Relato de injúria racial

Andreia Alves, Bióloga, Mestre em Ecologia e Biomonitoramento, 22 de Outubro de 2020, Feira de Santana, Bahia, Brasil

Em junho o feed do instagram estava lotado de telas pretas em apoio ao movimento Black Lives Matter (Vidas Negras Importam) após mais um ato de racismo. Aproveitando que Novembro, o mês da consciência negra no Brasil está batendo na porta, venho compartilhar uma reflexão e fazer um relato da injúria racial que eu sofri em uma academia em Feira de Santana. Era sexta-feira (16/10 mais precisamente) e eu estava indo treinar como de costume, mas dessa vez ofereci carona para meu vizinho um adolescente branco. Ao chegar na academia, havia um senhor na porta que entrou na academia enquanto eu estacionava.

Entramos e fiquei esperando o garoto registrar o pagamento para iniciar o meu treino. Nesse momento, o senhor branco voltou, cumprimentou o garoto e surpreendentemente perguntou “quem é essa moça, sua secretaria?” Na mesma hora o silêncio constrangedor tomou conta do ambiente, pois eu não tive reação porque nem estava acreditando que aquele senhor estava realmente fazendo aquela pergunta e o menino ficou totalmente sem graça e so depois do acontecido veio se desculpar por também não ter tido uma reação. Quando falei com a recepcionista sobre o ocorrido, ela me informou que aquele senhor era o proprietário da academia. Nesse momento, decidi que iria cancelar a minha matrícula.

Na segunda-feira (19/10) fui logo pela manhã na academia solicitar o cancelamento. Quem me atendeu foi a filha desse senhor que é uma das responsáveis pela gestão da academia. E pasmem, ela tentou me convencer que escutei errado. Claro neh amores?! Além de ter passado por essa situação desagradável, agora decidiram que eu tenho algum grau de deficiência auditiva. Ela me disse que tem certeza que ele não falou secretaria e sim segurança porque esse senhor tem mania de fazer essas brincadeiras quando as pessoas chegam acompanhadas na academia e veio com o discurso “meu pai não é racista, ele namora uma mulher negra, temos amigos e funcionários negros”. Quem é negro já escutou esse discurso de racismo velado quantas vezes? Inúmeras! Não houve ao menos um pedido de desculpas, mas sim a pergunta se eu ia tomar uma atitude tão radical seguido do conselho de que eu não deveria levar essas coisas tão a sério.

......

OBJETIVO DA TAREFA:
Responda com base no relato:
1. Em que dia da semana aconteceu o episódio na academia?
2. Segundo a recepcionista, quem era o senhor que fez a pergunta?
3. Que palavra a filha do senhor afirmou que ele tinha dito, no lugar de "secretaria"?
Os dados abaixo não têm relação com o relato.

DADOS REGISTRADOS:
......

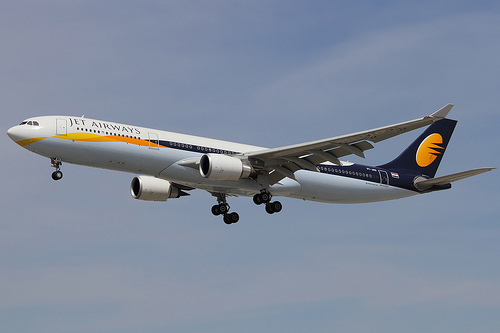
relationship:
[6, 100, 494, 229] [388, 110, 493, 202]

......

SOLUÇÃO DA TAREFA:
1. Numa sexta-feira (16/10).
2. O proprietário da academia.
3. "Segurança".